*Eder Chiodetto

 

“Uma rua começa em Itabira, que vai dar em qualquer ponto da Terra”. Este verso do poema América, de Carlos Drummond de Andrade, expressa o sentimento do poeta ao ver o pico do Cauê – que se avistava da casa de sua família na pequena cidade mineira -, ser “pulverizado em bilhões de lascas” para alimentar a sanha capitalista de siderúrgicas na Europa e nos Estados Unidos.

 

Desde o período colonial, a história do Brasil se estrutura em torno da extração. Pau-brasil, açúcar, borracha, ouro, café: cada ciclo de riqueza natural traduziu-se em saque. Os recursos foram retirados em larga escala para enriquecer impérios distantes, enquanto por aqui ficamos com o déficit das desigualdades sociais e destruições ambientais.

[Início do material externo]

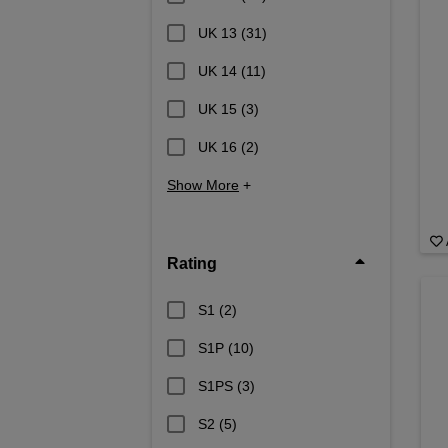
UK 13
(31)
UK 14
(11)
UK 15
(3)
UK 16
(2)
Show More
+
Rating
S1
(2)
S1P
(10)
S1PS
(3)
S2
(5)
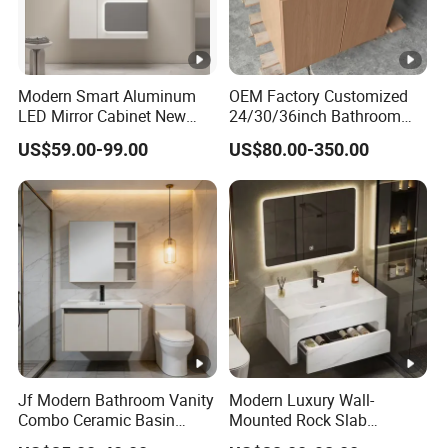
Modern Smart Aluminum
OEM Factory Customized
LED Mirror Cabinet New
24/30/36inch Bathroom
Arrival Wall Mounted
Vanity Cabinets with
US$59.00-99.00
US$80.00-350.00
Medicine Cabinet
Single/Double/Rectangle
Washing Sink and
Corian/Marble/Quartz
Stone Solid Surface Tops
Jf Modern Bathroom Vanity
Modern Luxury Wall-
Combo Ceramic Basin
Mounted Rock Slab
Cabinet
Integrated Basin Vanity with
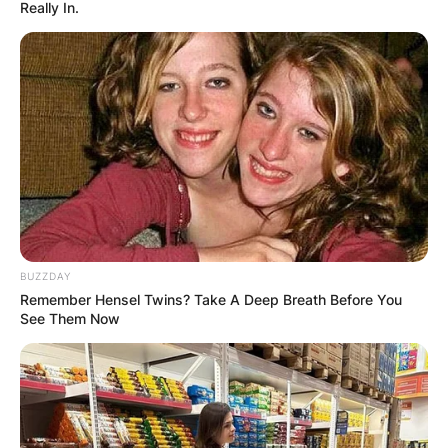
Really In.
BUZZDAY
Remember Hensel Twins? Take A Deep Breath Before You
See Them Now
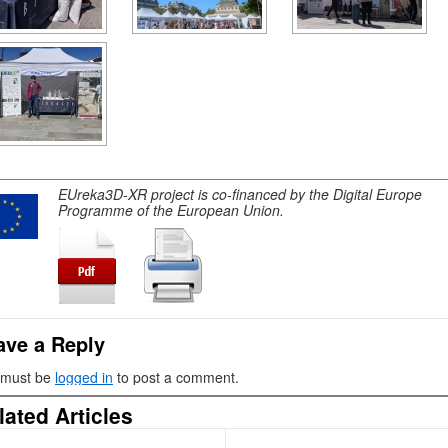
EUreka3D-XR project is co-financed by the Digital Europe
Programme of the European Union.
ave a Reply
 must be
logged in
to post a comment.
lated Articles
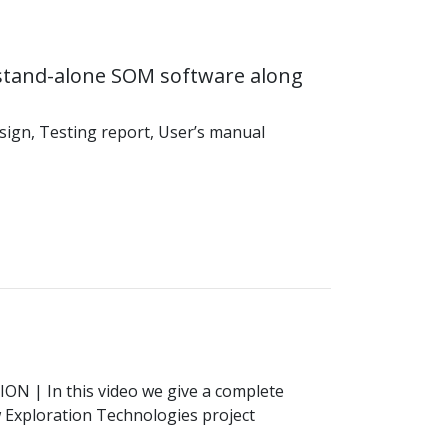
stand-alone SOM software along
sign, Testing report, User’s manual
TION
| In this video we give a complete
Exploration Technologies project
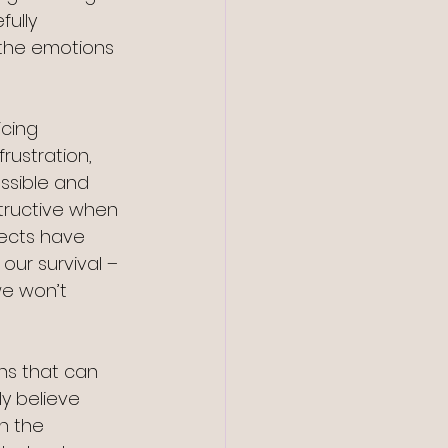
ully 
the emotions 
icing 
ustration, 
ssible and 
structive when 
jects have 
our survival – 
we won’t 
ons that can 
y believe 
n the 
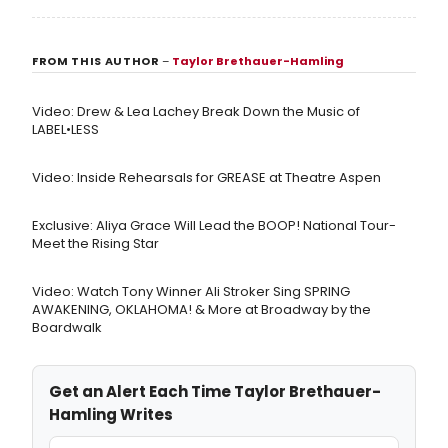
FROM THIS AUTHOR
–
Taylor Brethauer-Hamling
Video: Drew & Lea Lachey Break Down the Music of
LABEL•LESS
Video: Inside Rehearsals for GREASE at Theatre Aspen
Exclusive: Aliya Grace Will Lead the BOOP! National Tour-
Meet the Rising Star
Video: Watch Tony Winner Ali Stroker Sing SPRING
AWAKENING, OKLAHOMA! & More at Broadway by the
Boardwalk
Get an Alert Each Time Taylor Brethauer-
Hamling Writes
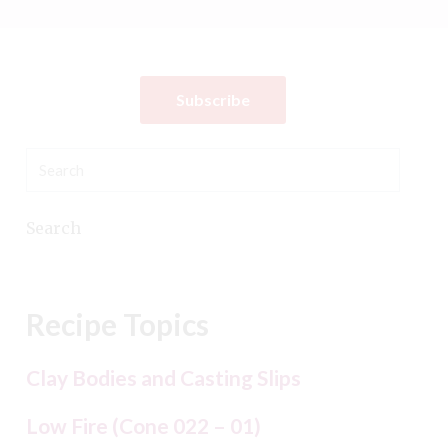
Subscribe
Search
Recipe Topics
Clay Bodies and Casting Slips
Low Fire (Cone 022 – 01)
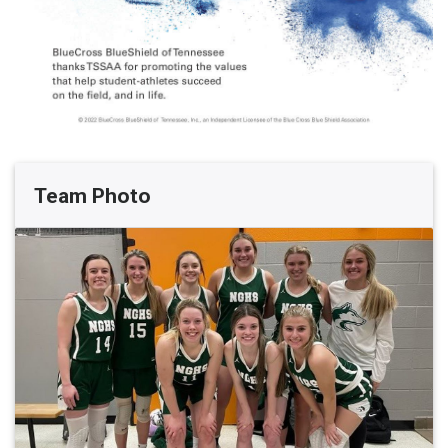
Team Photo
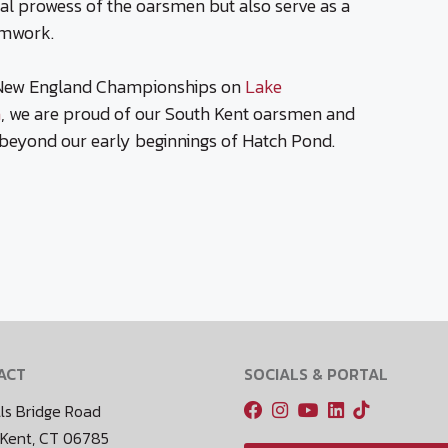
cal prowess of the oarsmen but also serve as a
amwork.
New England Championships on
Lake
a
, we are proud of our South Kent oarsmen and
beyond our early beginnings of Hatch Pond.
ACT
SOCIALS & PORTAL
ls Bridge Road
 Kent, CT 06785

Atualmente a exploração dos minérios de ferro e do ouro em nossas terras raras, mantém o país sob uma lógica de dependência que remete diretamente ao estatuto de colônia. Gigantescos complexos de mineração destroem paisagens, moldam topografias reduzindo montanhas a pó e transformam rios em rejeito. A maior parte da riqueza gerada segue para fora. Ao Brasil, restam crateras, danos ambientais irreversíveis e populações vulneráveis.

 

Mineiro, o fotógrafo Rodrigo Zeferino está habituado a ver o vai e vem de trens que transportam essa paisagem brasileira pulverizada. Neste projeto, realizado nos últimos cinco anos, ele realizou uma detida pesquisa contemplada com o Prêmio Marc Ferraz de Fotografia, da Funarte, percorrendo localidades espalhadas pelos mais de 1700 quilômetros de malha ferroviária por onde escoa o minério em Minas Gerais e no Pará.

 

Zeferino entra nesse tema sensível por um viés humanista que o levou ao encontro e ao diálogo com pessoas que vivem às margens da ferrovia, no intuito de entender e registrar os efeitos psicológicos, sociais e ambientais que os impactam. Em diversas localidades a linha ferroviária cortou cidades ao meio. Seguiu-se, então, a construção de muros entre os trilhos do trem e os vilarejos, restringindo a circulação e gerando ambientes de interdição inóspitos, insalubres e perigosos.

 

Em “Veia Aberta”, assim como em “Terra Cortada” e “O Grande Vizinho”, projetos de igual envergadura realizados anteriormente, Zeferino parte da observação crítica a esses projetos institucionalizados que visam converter territórios naturais em commodities, para criar um ensaio fotográfico contundente que amalgama estruturas narrativas da fotografia documental com a liberdade de incorporar estratégias da fotografia de caráter experimental.

 

Parte significativa deste ensaio resulta em imagens panorâmicas obtidas por meio da junção de fotografias. Este formato, ao mesmo tempo em que emula o movimento dos vagões que recortam a paisagem horizontalmente, à revelia das ondulações naturais do território, também cita o achatamento da paisagem provocado pela subtração das montanhas.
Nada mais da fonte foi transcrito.